Today the Core77 Hand-Eye Supply store opens its doors!
23 NW 4th Avenue - between Burnside and Couch St.
Months in the making and only possible via many generous contributions of time and effort by friends and family, the store is a labor of love of on our part, one that brings our "core" fascination with the mystery and power of making things into the realm of retail. wwowowowoooo!
We are excited to be located in Portland and to be able to take part in the historic - and accelerating - culture of craftsmanship and creative labor which lives here. The store is for both "creative types" and those who love them (and really, now-a-days, who doesn't?) - it is built to appeal with a selection of the basic tools of creative work - pencils, paper, pens - a line-up of high-quality tools and fabrication implements - foam cutters! wrenches! - and a wide variety of task-specific clothing made for the shop or studio - e.g. more aprons than you've seen in one place ever. It is a lifestyle store but for what you do, so it is a Workstyle store.
We hope to see a wide cross-section of the city's fine citizenry make its way through our doors in the coming days (and beyond!) and relish the opportunity to share our enthusiasm for the creative (a)vocations. For those of you not in the neighborhood we'll see you in the online version (opening shortly!)
Special-special thanks to: Laurence Sarrazin for leading the design of the space and for her positive disposition and vast capacity for work. Special thanks and congratulations, go to the core Core team of Tobias Berblinger, Glen Taylor and Eric Ludlum.
Read on for a quasi-mission statement and more pics - like all Core77 efforts the store is a work in progress!
A bit more on the why of the what of the Core Store aka Hand-Eye Supply. By store development lead, Eric Ludlum, founder Core77
Core77 is the product of its environment: it was born as a project at Pratt Institute - an occupational training school that at one time taught stuff such as bee keeping - that still has a steam power plant and a Tiffany floored library. In particular it is the child of the Pratt Industrial Design department, a creaky but functioning Bauhaus-ian training program which focused (at the time, at least) on the principles of visual language and the hand-skills necessary to explore them.
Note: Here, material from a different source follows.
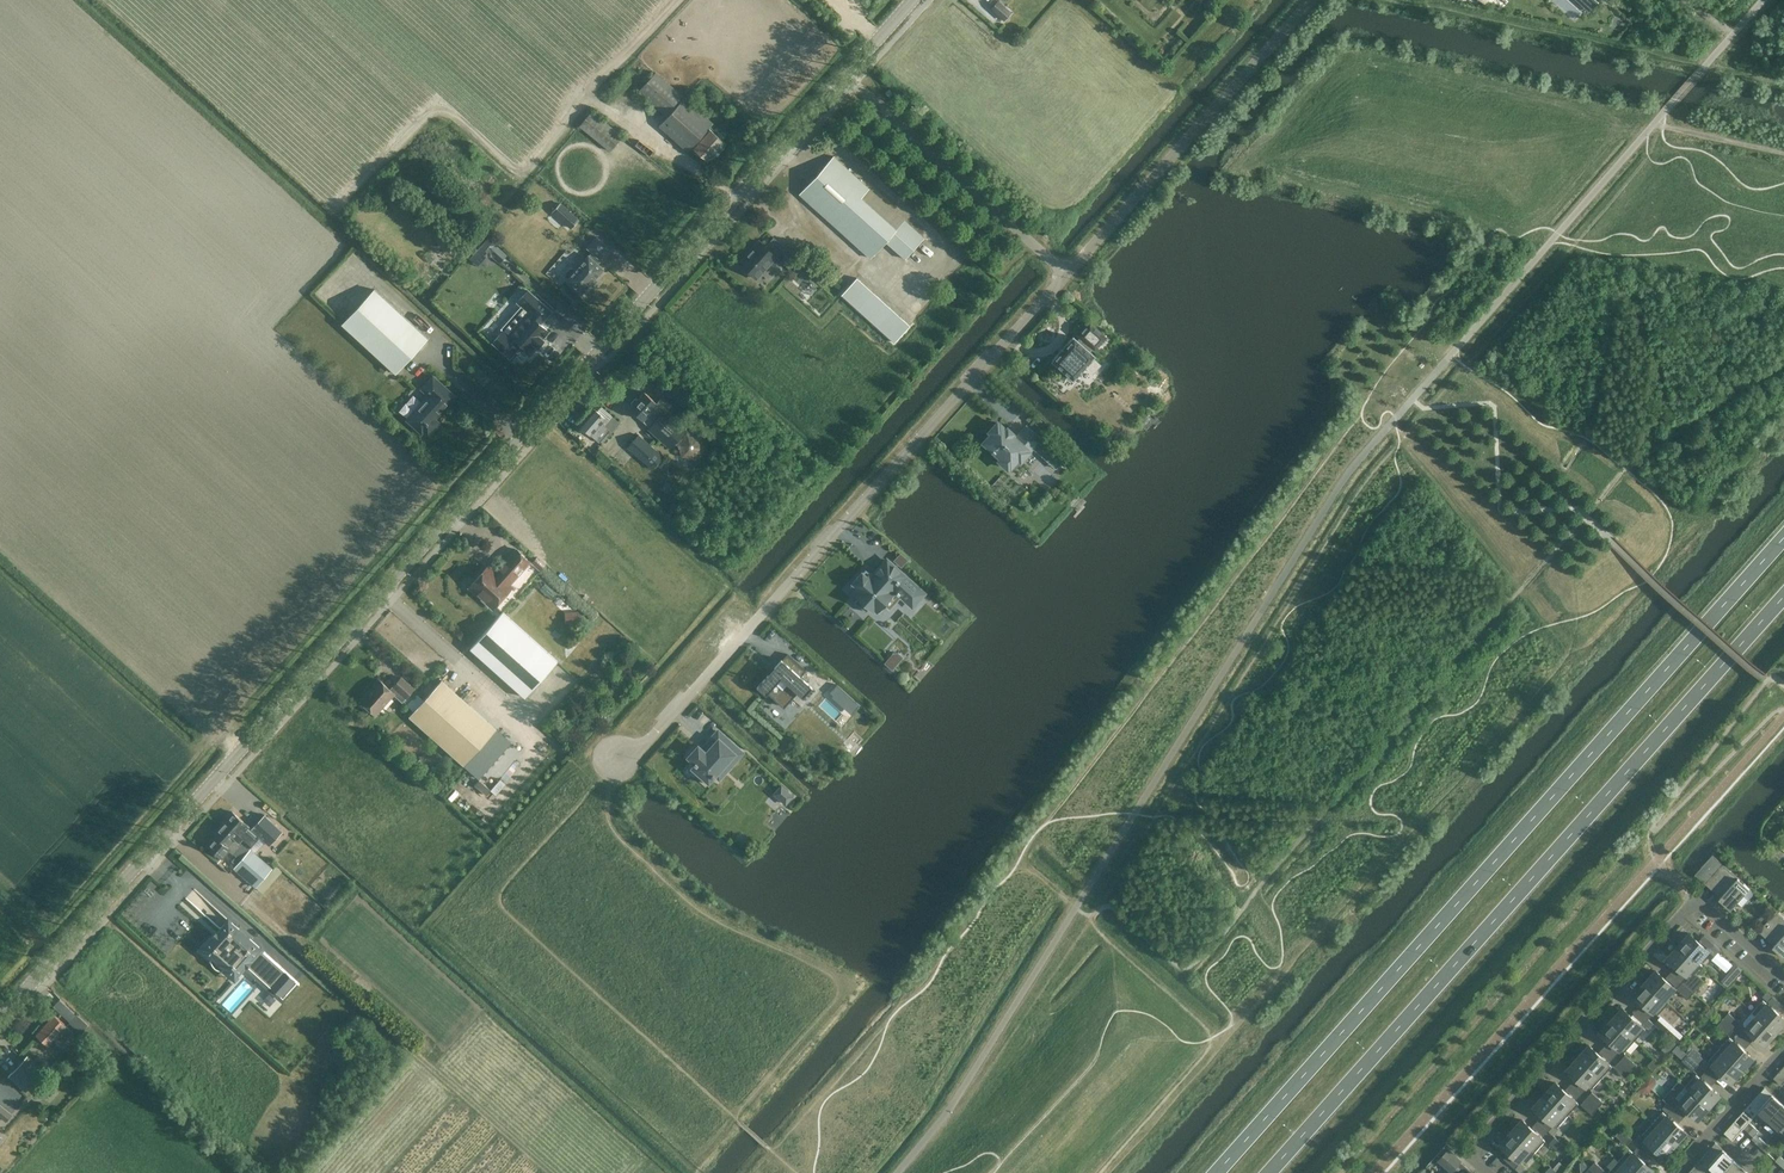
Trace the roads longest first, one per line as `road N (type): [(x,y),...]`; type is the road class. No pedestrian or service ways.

Core77 was and still is hand-built by a small passionate team of people. It is about as "bespoke" as a website can be, and proudly displays its rough edges. Our editorial focus, while sometimes obscured by the cool stuff in the blog has always been on "inside baseball" - the practice of the profession. And to us that is everything surrounding actual making - the production of artifacts and the labor of the process of design. The early industrial era can-do attitude, the occupational foundation of the practice of ID; these are essential to the Core77 definition of design.
If there is a date to put on these nostalgic aspects of the site it would be the post-war hey day of American design and manufacturing - an era of exploration and earnestness. This was our entry point into the field: a mid-1990's retro vision of a humble profession dedicated to making things.
Over the past 15 years we've watched and cheered and done our part to help push design to the prominence it enjoyed in that earlier era. With the zealotry of converts we spread the word. And then with similar visceral emotion we watched as culture and commerce and design entwined...
The annotation of the design process and its spread to the board-room and the business-book aisle for the purpose of improving market capitalization. The reduction and division of design's complex and mysterious core into silos of formulaic practice: user-centered design, sustainable design, "design thinking". Media exaltation of the designer as author - defining creative work as genius self-expression and cordoning off the creative act from the public with a velvet rope.
The heart of design - of making things - was simultaneously diminished and aggrandized; made explicit for the business community, moved to the distance for the average person. It is this heart that we wish to gently massage back to a healthy beat. DIY and crafting have done their part to spread the "making meme" out in the general public, and the time is right to see it restored to the practice of design.
If there is a poster-boy, a hero, of Hand-Eye Design, it is Bucky Fuller. Who practiced sustainability, who advocated design-thinking, who studied the needs of the human being, but who understood these as parts of the whole enterprise of doing. He is the guy who, as good designers do, kept all that in his head and in his heart and used it as he MADE THINGS - he, himself, through drawings and models -not for the sake of self-expression or commercialism but because they had to be done. And that work was not birthed effortlessly from within but dragged out of the world in handfuls, built-up slowly into something meaningful through sketches and prototypes, mock-ups and fabrication.
That is the design philosophy of Core77's Hand-Eye Supply.